Exercise tasks -
[A] Decide whether each statement below agrees with the alimony article. Answer yes or no for each, and quote the words of the article that decide it.
(i) The Fifth District Court of Appeal held that the 2023 alimony reform applies to cases already on appeal.
(ii) Woodward v. Woodward was decided on January 22, 2025.
(iii) The 2023 alimony reform took effect on July 1, 2023.
[B] In the alimony article, condense the paragraph that begins "Florida's appellate courts are now openly divided" into a shorter paragraph that keeps its main facts.

Source text -
=====
News & Commentary

Florida Appeals Courts Split on Whether 2023 Alimony Reform Applies Retroactively

Florida's Fifth DCA certifies conflict with Second District over whether SB 1416's elimination of permanent alimony applies to cases pending on appeal as of July 1, 2023.

By Antonio G. Jimenez, Esq.Florida8 min read

Florida's appellate courts are now openly divided on one of the most consequential questions in state family law: does the 2023 alimony reform — which eliminated permanent alimony entirely — apply to divorce cases that were already on appeal when the law took effect on July 1, 2023? The Fifth District Court of Appeal answered no in Secrist v. Secrist (5D2023-3384), directly contradicting the Second District's rulings in Woodward v. Woodward and Morgan v. Morgan, and certified the conflict for Florida Supreme Court review.

Key Facts

DetailSummary
What happenedFlorida's Fifth DCA ruled the 2023 alimony reform does not apply retroactively to cases on appeal, certifying conflict with the Second DCA's opposite conclusion
WhenSecrist v. Secrist decided September 22, 2025; Woodward v. Woodward decided January 22, 2025
Key statuteFla. Stat. § 61.08(11) — applies reform to "initial petitions pending or filed on or after July 1, 2023"
=====
Given information -
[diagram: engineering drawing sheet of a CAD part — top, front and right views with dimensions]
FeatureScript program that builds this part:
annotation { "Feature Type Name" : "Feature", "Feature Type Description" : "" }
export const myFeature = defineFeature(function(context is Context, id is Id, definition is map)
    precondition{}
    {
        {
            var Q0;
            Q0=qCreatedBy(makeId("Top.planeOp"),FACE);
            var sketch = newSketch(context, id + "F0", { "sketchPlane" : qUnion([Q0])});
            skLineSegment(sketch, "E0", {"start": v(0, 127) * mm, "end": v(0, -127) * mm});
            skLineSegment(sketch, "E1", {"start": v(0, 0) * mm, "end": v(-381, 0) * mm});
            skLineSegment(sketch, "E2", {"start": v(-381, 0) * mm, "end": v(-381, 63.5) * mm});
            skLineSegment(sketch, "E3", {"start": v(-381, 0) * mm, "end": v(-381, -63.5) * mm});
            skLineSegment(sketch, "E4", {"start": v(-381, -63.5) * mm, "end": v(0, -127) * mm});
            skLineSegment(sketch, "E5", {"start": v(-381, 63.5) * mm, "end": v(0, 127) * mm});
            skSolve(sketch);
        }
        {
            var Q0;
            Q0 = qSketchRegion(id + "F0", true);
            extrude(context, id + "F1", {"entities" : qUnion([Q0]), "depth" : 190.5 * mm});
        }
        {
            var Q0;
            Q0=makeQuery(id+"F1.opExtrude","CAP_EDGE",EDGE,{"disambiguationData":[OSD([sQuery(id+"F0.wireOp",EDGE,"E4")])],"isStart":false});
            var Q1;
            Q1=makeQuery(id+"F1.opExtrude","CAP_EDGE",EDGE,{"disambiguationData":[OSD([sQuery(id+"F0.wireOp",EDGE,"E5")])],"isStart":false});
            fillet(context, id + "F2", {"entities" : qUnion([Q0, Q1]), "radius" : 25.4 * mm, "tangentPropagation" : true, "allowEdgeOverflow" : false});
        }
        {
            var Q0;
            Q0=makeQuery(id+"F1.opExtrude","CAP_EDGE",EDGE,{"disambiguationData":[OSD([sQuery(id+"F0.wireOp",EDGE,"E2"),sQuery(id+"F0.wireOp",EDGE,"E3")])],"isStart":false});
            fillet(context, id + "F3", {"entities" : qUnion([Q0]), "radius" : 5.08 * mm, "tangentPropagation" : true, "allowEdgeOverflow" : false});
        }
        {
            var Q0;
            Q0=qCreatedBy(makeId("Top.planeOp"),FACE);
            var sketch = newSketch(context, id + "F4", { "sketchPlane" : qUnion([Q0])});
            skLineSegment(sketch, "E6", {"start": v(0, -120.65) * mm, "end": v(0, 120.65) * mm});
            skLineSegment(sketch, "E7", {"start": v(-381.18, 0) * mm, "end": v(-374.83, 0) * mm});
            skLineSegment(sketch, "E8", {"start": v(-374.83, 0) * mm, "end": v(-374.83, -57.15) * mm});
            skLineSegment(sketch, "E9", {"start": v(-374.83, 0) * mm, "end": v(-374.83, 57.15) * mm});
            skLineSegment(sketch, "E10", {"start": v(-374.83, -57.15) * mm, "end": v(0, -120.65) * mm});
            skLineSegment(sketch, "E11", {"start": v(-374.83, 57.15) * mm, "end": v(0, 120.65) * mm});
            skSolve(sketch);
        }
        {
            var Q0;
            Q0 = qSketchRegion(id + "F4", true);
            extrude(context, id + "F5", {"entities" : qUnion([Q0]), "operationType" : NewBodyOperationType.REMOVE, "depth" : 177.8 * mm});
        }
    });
=====
Expected outputs -
[A]
(i) No. "The Fifth District Court of Appeal answered no in Secrist v. Secrist (5D2023-3384)"
(ii) Yes. "Woodward v. Woodward decided January 22, 2025"
(iii) Yes. "when the law took effect on July 1, 2023"

[B] Florida's appellate courts disagree on whether the 2023 alimony reform, which abolished permanent alimony, applies to divorce cases already on appeal when it took effect on July 1, 2023. In Secrist v. Secrist (5D2023-3384), the Fifth District Court of Appeal said it does not. That ruling contradicts the Second District's decisions in Woodward v. Woodward and Morgan v. Morgan, so the Fifth District certified the conflict for Florida Supreme Court review.